Published May 2004
Adequate methods to prove the success and business impact of corporate learning programs are on every CLO’s mind today. Based on research and on conversations I have had with CLOs, one insight that has emerged is that metrics and measurement programs are more successful when they come from a deeper business need or reflect the kind of business thinking that already pervades the culture. Measurement or impact programs that are imposed artificially from the outside, but that are not expressions of the way in which the organization already works, may either fail or end up measuring the wrong kinds of things.
For example, Kevin Wilde, chief learning officer for General Mills, notes that when he set out to find the right ways to measure the impact of learning on the performance of General Mills, he drew on what was distinctive about the company as a consumer products company. Early on, said Wilde, “I realized that, to build the credibility and relationships with senior executives in the company, I needed to speak their language. Most of them grew up in a marketing world where they relied heavily on research. They are constantly asking, ‘What are the numbers telling us about what consumers want?’ ”
Realizing that type of data is a key lever in the company, Wilde set out to determine the best data to show that learning programs were having an impact on employee commitment and performance through excellent development programs.

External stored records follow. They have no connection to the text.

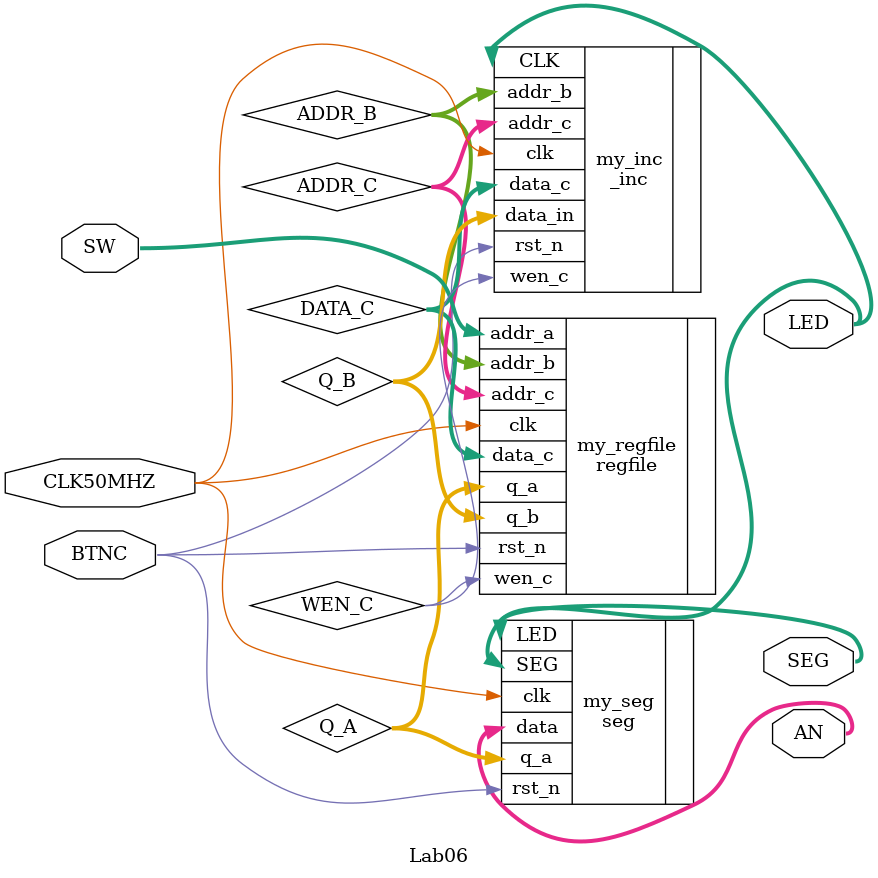
<source format=v>
`timescale 1ns / 1ps


module Lab06(
input CLK50MHZ,
input [3:0]SW,
input BTNC,
output [7:0]SEG,
output [2:0]AN,
output [15:0]LED
    );
   // wire CLK;
    wire [3:0]ADDR_B;
    wire [3:0]ADDR_C;
    wire [15:0]DATA_C;
    wire WEN_C;
    wire [15:0]Q_A;
    wire [15:0]Q_B;
    
    seg my_seg(
    .clk (CLK50MHZ),
    .rst_n (BTNC),
    .q_a (Q_A),
    .SEG (SEG),
    .data (AN),
   .LED (LED)
    );
    
    _inc my_inc (
    .clk (CLK50MHZ),
    .rst_n (BTNC),
    .CLK (LED),
    .data_in (Q_B),
    .data_c (DATA_C),
    .wen_c (WEN_C),
    .addr_c (ADDR_C),
    .addr_b (ADDR_B)
    );
    
    regfile my_regfile(
    .clk (CLK50MHZ),
    .rst_n (BTNC),
    .addr_a (SW),
    .addr_b (ADDR_B),
    .addr_c (ADDR_C),
    .data_c (DATA_C),
    .wen_c (WEN_C),
    .q_a (Q_A),
    .q_b (Q_B)
    );
    
    
endmodule

</source>
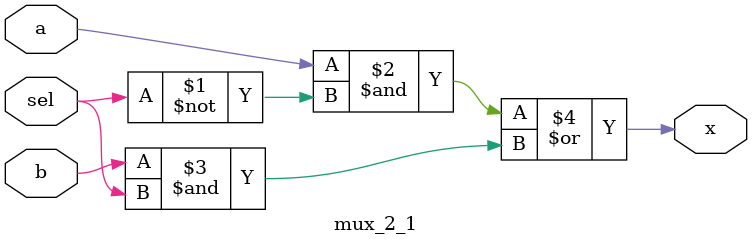
<source format=v>
module mux_2_1 (
    input wire a,
    input wire b,
    input wire sel,

    output wire x
);
    
    assign x = (a&(~sel))|(b&sel);

endmodule
</source>
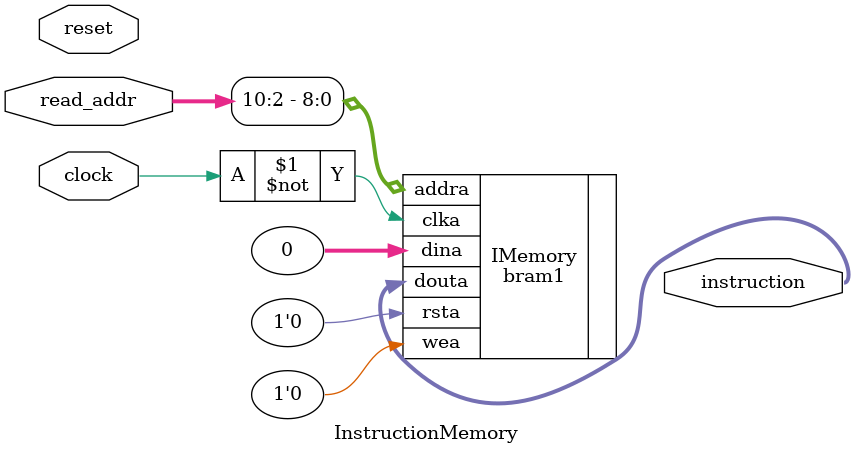
<source format=v>
`timescale 1ns / 1ps

/*Assignment No. 7
  Semester 5
  Group No. 13
  Members : 
  		Arpit Jain (16CS10007)
		Eeshan Gupta (16CS30009)
*/
//synthesis attribute box_type <bram1> "black_box"
module InstructionMemory(
		reset,
		read_addr,
		instruction,
		clock
	);

	input reset;
	input [31:0] read_addr;
	input clock;
	output [31:0] instruction;
	
	///*
	bram1 IMemory (
	  .clka(~clock), // input clka
	  .rsta({1'b0}), // input rsta
	  .wea({1'b0}), // input [0 : 0] wea
	  .addra(read_addr[10:2]), // input [8 : 0] addra
	  .dina({32'b0}), // input [31 : 0] dina
	  .douta(instruction) // output [31 : 0] douta
	);
	//*/
	
	/*
	reg [31:0] IMemory [511:0];
	// I-Memory internally stored as words (4 bytes)
	wire [8:0] underlying_read_addr;
	
	assign underlying_read_addr=read_addr[10:2];
	assign instruction = IMemory[underlying_read_addr];
	*/
endmodule

</source>
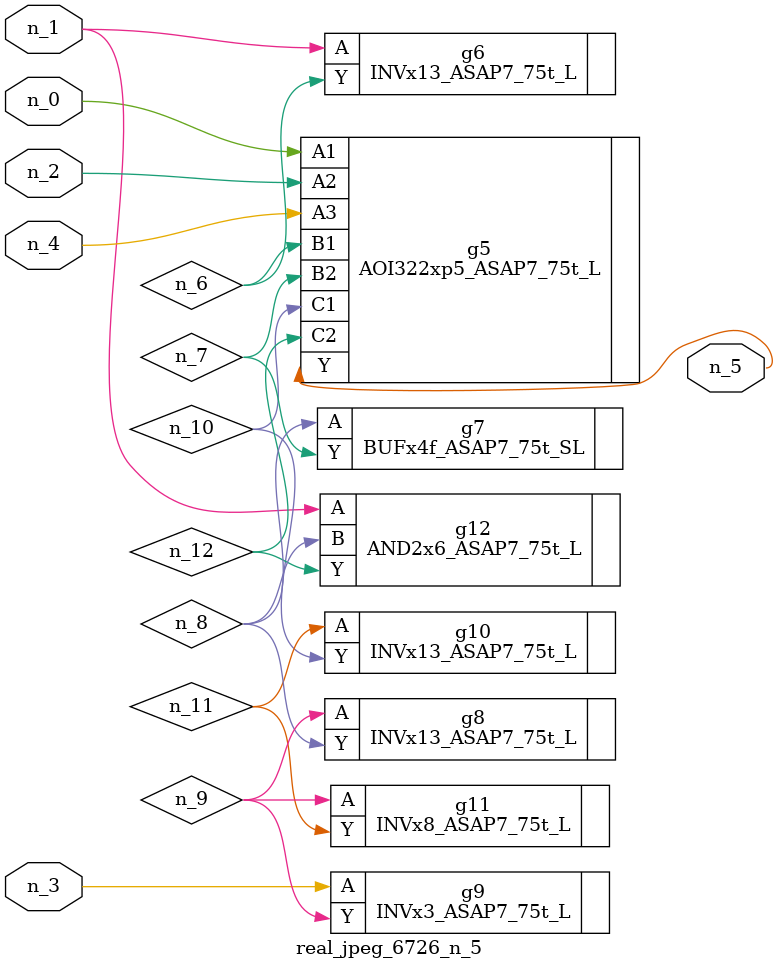
<source format=v>
module real_jpeg_6726_n_5 (n_4, n_0, n_1, n_2, n_3, n_5);

input n_4;
input n_0;
input n_1;
input n_2;
input n_3;

output n_5;

wire n_12;
wire n_8;
wire n_11;
wire n_6;
wire n_7;
wire n_10;
wire n_9;

AOI322xp5_ASAP7_75t_L g5 ( 
.A1(n_0),
.A2(n_2),
.A3(n_4),
.B1(n_6),
.B2(n_7),
.C1(n_10),
.C2(n_12),
.Y(n_5)
);

INVx13_ASAP7_75t_L g6 ( 
.A(n_1),
.Y(n_6)
);

AND2x6_ASAP7_75t_L g12 ( 
.A(n_1),
.B(n_8),
.Y(n_12)
);

INVx3_ASAP7_75t_L g9 ( 
.A(n_3),
.Y(n_9)
);

BUFx4f_ASAP7_75t_SL g7 ( 
.A(n_8),
.Y(n_7)
);

INVx13_ASAP7_75t_L g8 ( 
.A(n_9),
.Y(n_8)
);

INVx8_ASAP7_75t_L g11 ( 
.A(n_9),
.Y(n_11)
);

INVx13_ASAP7_75t_L g10 ( 
.A(n_11),
.Y(n_10)
);


endmodule
</source>
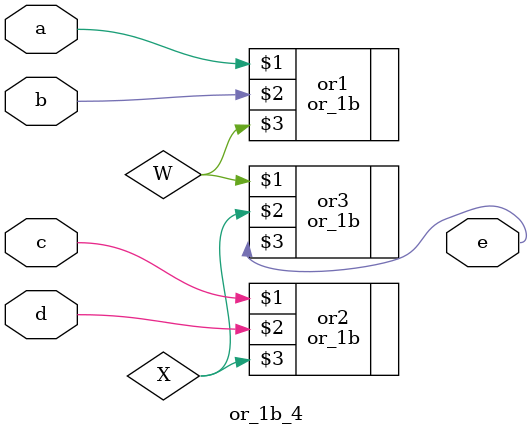
<source format=v>
`timescale 1ns / 1ps
module or_1b_4(
input a, b, c, d,
output e
    );
	 wire W, X;
	 or_1b or1(a, b, W);
	 or_1b or2(c, d, X);
	 or_1b or3(W, X, e);


endmodule

</source>
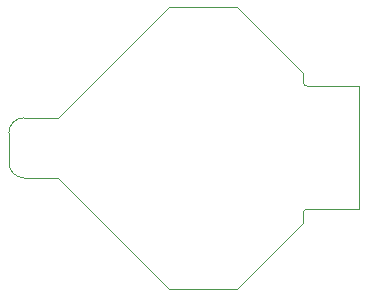
<source format=gko>
G04 Layer_Color=16711935*
%FSLAX25Y25*%
%MOIN*%
G70*
G01*
G75*
%ADD49C,0.00100*%
D49*
X35500Y22000D02*
G03*
X37000Y20500I1500J0D01*
G01*
X37100Y-20400D02*
G03*
X35500Y-22000I0J-1600D01*
G01*
X-57500Y10000D02*
G03*
X-62500Y5000I0J-5000D01*
G01*
Y-5000D02*
G03*
X-57500Y-10000I5000J0D01*
G01*
X35500Y22000D02*
Y22500D01*
X37000Y20500D02*
X54100D01*
X35500Y22500D02*
Y25000D01*
Y-25000D02*
Y-22000D01*
X37100Y-20400D02*
X42000D01*
X-62500Y3000D02*
Y5000D01*
X-57500Y10000D02*
X-55500D01*
X-62500Y-5000D02*
Y-3000D01*
X-57500Y-10000D02*
X-55000D01*
X-46000D01*
X-62500Y-3000D02*
Y3000D01*
X-55500Y10000D02*
X-46000D01*
Y-10000D02*
X-9000Y-47000D01*
X42000Y-20400D02*
X54100D01*
Y20500D01*
X13500Y47000D02*
X35500Y25000D01*
X-46000Y10000D02*
X-9000Y47000D01*
X13500D01*
X-9000Y-47000D02*
X13500D01*
X35500Y-25000D01*
M02*

</source>
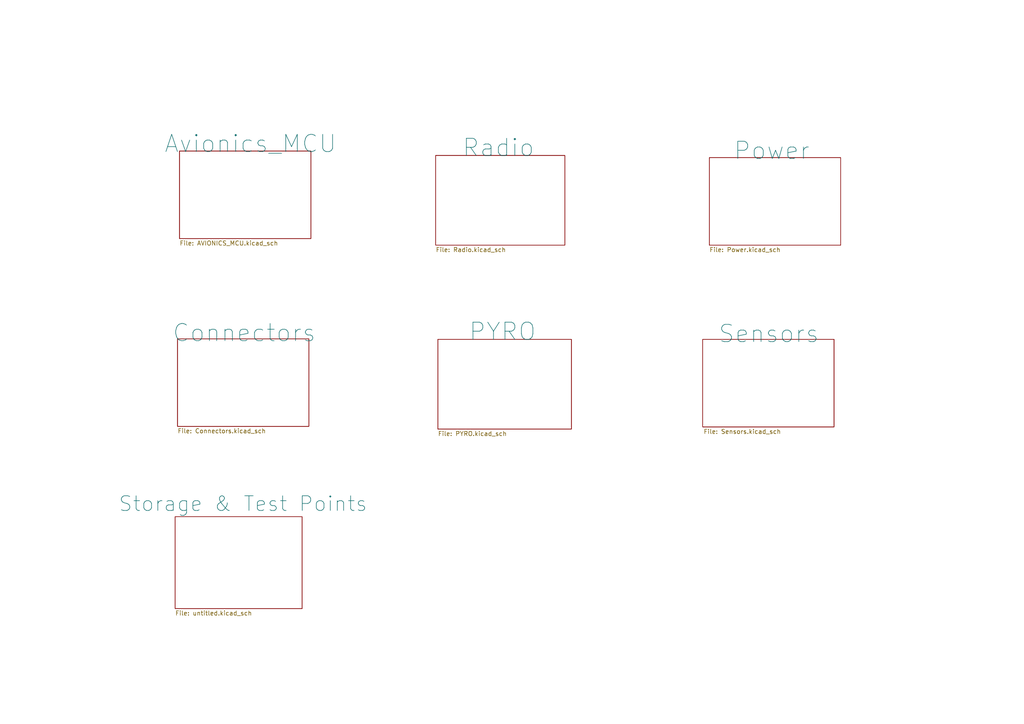
<source format=kicad_sch>
(kicad_sch (version 20230121) (generator eeschema)

  (uuid e63e39d7-6ac0-4ffd-8aa3-1841a4541b55)

  (paper "A4")

  (lib_symbols
  )


  (sheet (at 127 98.425) (size 38.735 26.035)
    (stroke (width 0.1524) (type solid))
    (fill (color 0 0 0 0.0000))
    (uuid 2a0f1452-d65a-414e-b9de-6629cceb2995)
    (property "Sheetname" "PYRO" (at 135.89 99.06 0)
      (effects (font (size 5 5)) (justify left bottom))
    )
    (property "Sheetfile" "PYRO.kicad_sch" (at 127 125.0446 0)
      (effects (font (size 1.27 1.27)) (justify left top))
    )
    (instances
      (project "AvionicsV0"
        (path "/e63e39d7-6ac0-4ffd-8aa3-1841a4541b55" (page "10"))
      )
    )
  )

  (sheet (at 205.74 45.72) (size 38.1 25.4)
    (stroke (width 0.1524) (type solid))
    (fill (color 0 0 0 0.0000))
    (uuid 67bc02c4-8903-4c53-b030-82afb6b77135)
    (property "Sheetname" "Power" (at 212.6996 46.5836 0)
      (effects (font (size 5 5)) (justify left bottom))
    )
    (property "Sheetfile" "Power.kicad_sch" (at 205.74 71.7046 0)
      (effects (font (size 1.27 1.27)) (justify left top))
    )
    (instances
      (project "AvionicsV0"
        (path "/e63e39d7-6ac0-4ffd-8aa3-1841a4541b55" (page "3"))
      )
    )
  )

  (sheet (at 51.4858 98.2726) (size 38.1 25.4)
    (stroke (width 0.1524) (type solid))
    (fill (color 0 0 0 0.0000))
    (uuid 948e17a4-3323-4e8b-8f06-cbf9d51cce76)
    (property "Sheetname" "Connectors" (at 49.911 99.441 0)
      (effects (font (size 5 5)) (justify left bottom))
    )
    (property "Sheetfile" "Connectors.kicad_sch" (at 51.4858 124.2572 0)
      (effects (font (size 1.27 1.27)) (justify left top))
    )
    (instances
      (project "AvionicsV0"
        (path "/e63e39d7-6ac0-4ffd-8aa3-1841a4541b55" (page "4"))
      )
    )
  )

  (sheet (at 126.365 45.085) (size 37.465 26.035)
    (stroke (width 0.1524) (type solid))
    (fill (color 0 0 0 0.0000))
    (uuid 9f1054fd-c7d0-45b6-8fa8-08cb2a240093)
    (property "Sheetname" "Radio" (at 133.985 45.72 0)
      (effects (font (size 5 5)) (justify left bottom))
    )
    (property "Sheetfile" "Radio.kicad_sch" (at 126.365 71.7046 0)
      (effects (font (size 1.27 1.27)) (justify left top))
    )
    (instances
      (project "AvionicsV0"
        (path "/e63e39d7-6ac0-4ffd-8aa3-1841a4541b55" (page "11"))
      )
    )
  )

  (sheet (at 203.8096 98.425) (size 38.1 25.4)
    (stroke (width 0.1524) (type solid))
    (fill (color 0 0 0 0.0000))
    (uuid d0780931-fd80-4887-ae40-469dcb55b038)
    (property "Sheetname" "Sensors" (at 208.2546 99.695 0)
      (effects (font (size 5 5)) (justify left bottom))
    )
    (property "Sheetfile" "Sensors.kicad_sch" (at 204.0382 124.4346 0)
      (effects (font (size 1.27 1.27)) (justify left top))
    )
    (instances
      (project "AvionicsV0"
        (path "/e63e39d7-6ac0-4ffd-8aa3-1841a4541b55" (page "6"))
      )
    )
  )

  (sheet (at 52.07 43.815) (size 38.1 25.4)
    (stroke (width 0.1524) (type solid))
    (fill (color 0 0 0 0.0000))
    (uuid d9ba60b6-3fda-4368-96cb-60680c4f91ef)
    (property "Sheetname" "Avionics_MCU" (at 47.5488 44.577 0)
      (effects (font (size 5 5)) (justify left bottom))
    )
    (property "Sheetfile" "AVIONICS_MCU.kicad_sch" (at 52.07 69.7996 0)
      (effects (font (size 1.27 1.27)) (justify left top))
    )
    (instances
      (project "AvionicsV0"
        (path "/e63e39d7-6ac0-4ffd-8aa3-1841a4541b55" (page "2"))
      )
    )
  )

  (sheet (at 50.8 149.86) (size 36.83 26.67)
    (stroke (width 0.1524) (type solid))
    (fill (color 0 0 0 0.0000))
    (uuid fe560797-7d9a-44b2-a446-e4f165a2bc7b)
    (property "Sheetname" "Storage & Test Points" (at 34.29 148.59 0)
      (effects (font (size 4.27 4.27)) (justify left bottom))
    )
    (property "Sheetfile" "untitled.kicad_sch" (at 50.8 177.1146 0)
      (effects (font (size 1.27 1.27)) (justify left top))
    )
    (instances
      (project "AvionicsV0"
        (path "/e63e39d7-6ac0-4ffd-8aa3-1841a4541b55" (page "11"))
      )
    )
  )

  (sheet_instances
    (path "/" (page "1"))
  )
)

</source>
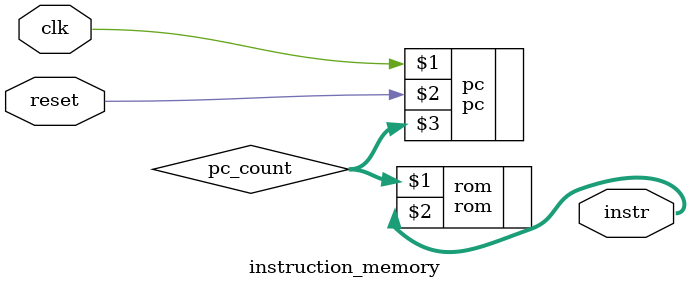
<source format=sv>
`include "rom.sv"
`include "pc.sv"

module instruction_memory(input logic clk, reset,
                            output logic [23:0] instr);
                            // define instruction memory I/O

    logic [7:0] pc_count; // define internal var PC counter
    
    pc pc(clk, reset, pc_count);
        // PC counter updating on rising clk edge w active-high reset

    rom rom(pc_count, instr);
        // ROM file with address being the PC counter and ROM stored
        // machine code is the 24-bit instr

endmodule
</source>
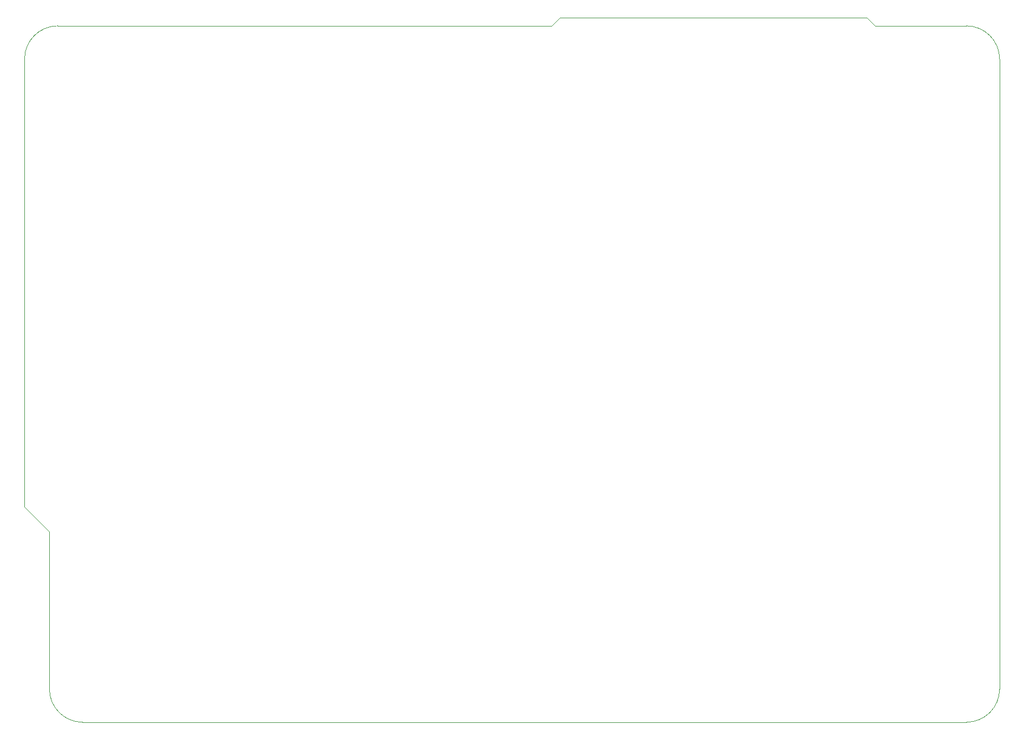
<source format=gbr>
%TF.GenerationSoftware,KiCad,Pcbnew,(5.1.9)-1*%
%TF.CreationDate,2021-06-11T12:31:16-04:00*%
%TF.ProjectId,UFC,5546432e-6b69-4636-9164-5f7063625858,rev?*%
%TF.SameCoordinates,Original*%
%TF.FileFunction,Profile,NP*%
%FSLAX46Y46*%
G04 Gerber Fmt 4.6, Leading zero omitted, Abs format (unit mm)*
G04 Created by KiCad (PCBNEW (5.1.9)-1) date 2021-06-11 12:31:16*
%MOMM*%
%LPD*%
G01*
G04 APERTURE LIST*
%TA.AperFunction,Profile*%
%ADD10C,0.050000*%
%TD*%
G04 APERTURE END LIST*
D10*
X73660000Y-124460000D02*
X73660000Y-148590000D01*
X69850000Y-120650000D02*
X73660000Y-124460000D01*
X219075000Y-124460000D02*
X219075000Y-52070000D01*
X69850000Y-120650000D02*
X69850000Y-52070000D01*
X213995000Y-153670000D02*
X78740000Y-153670000D01*
X219075000Y-124460000D02*
X219075000Y-148590000D01*
X150495000Y-46990000D02*
X74930000Y-46990000D01*
X151765000Y-45720000D02*
X150495000Y-46990000D01*
X198755000Y-45720000D02*
X151765000Y-45720000D01*
X200025000Y-46990000D02*
X198755000Y-45720000D01*
X213995000Y-46990000D02*
X200025000Y-46990000D01*
X78740000Y-153670000D02*
G75*
G02*
X73660000Y-148590000I0J5080000D01*
G01*
X219075000Y-148590000D02*
G75*
G02*
X213995000Y-153670000I-5080000J0D01*
G01*
X213995000Y-46990000D02*
G75*
G02*
X219075000Y-52070000I0J-5080000D01*
G01*
X69850000Y-52070000D02*
G75*
G02*
X74930000Y-46990000I5080000J0D01*
G01*
M02*

</source>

The employee survey turned out to be a particularly effective tool. “I have leveraged the heck out of these surveys because that’s the language our leaders appreciate. It helps to show the numbers. So when we doubled the size of the company two years ago with the Pillsbury merger, I used employee survey data to help us understand some of the people issues on both sides. We then provided the right response to smooth many of the merger speed bumps we found. Subsequent surveys indicated solid progress,” he said.
The main point, said Wilde, is that learning and development professionals need to link their work with the business strategy first, then provide differentiating value and periodically show the impact with the right long-term metrics that speak most powerfully to decision makers within the organization.
At Wachovia, the metrics work being done by CLO Ron Garrow and his team was driven by a real business need: the merger between Wachovia and First Union in 2001. Wachovia CEO G. Kennedy Thompson set an extremely high goal for the new organization following the merger: zero customer impact. The training that was needed to ensure that Wachovia employees could perform in a new environment with no service repercussions from the merger was substantial. It involved about 1.6 million hours of training so that the workforce could learn new products, processes and systems and ultimately, so the company could ensure that the entire organization exceeded customers’ expectations for servicing through the entire merger integration period.
In order to meet the goal of zero customer impact, said Garrow, he and his team worked with line-of-business training teams to develop and administer a number of “readiness assessments” before each region or line of business did any type of conversion based on the new processes and systems for the new combined company. “That readiness involved not only Level 1 evaluation—evaluation of the participant and employee satisfaction with the training— but also measurements of their comprehension and retention and even of how well they were able to apply that knowledge. So the business circumstances we were dealing with forced us rather quickly into some solid Level 2 and 3 evaluation data.”
The measurement program put in place to meet the immediate business need of the merger then became the basis for what Wachovia called its “Assessment, Measurement and Evaluation” or AME philosophy. Garrow and his staff have identified AME champions within each of the learning teams that are part of the learning organization. The AME champions are in the process of going through an ROI certification, part of which involves a full-blown return on investment assessment. Wachovia is already seeing some benefits and demonstrated results from this initiative.
For example, for a new executive leadership program the company is developing in conjunction with the Kenan-Flagler School of Business at UNC-Chapel Hill, Garrow and staff assigned executive coaches to each of the participants. By interviewing these coaches and the subordinates of the program graduates, Wachovia intends to collect Level 2, 3 and even Level 4 data about how the program has affected the performance of these leaders and the company as a whole.
Garrow said, “All in all, this data is really going to help show us exactly what these graduates are doing differently as a result of that educational experience.”
These stories underscore the importance of going beyond the “right” external measurement methodology. What’s needed is an approach that operates out of a deep understanding of the business levers of your company and using relevant business events to help drive an approach to measuring the business impact of learning that resonates with your executive leadership team.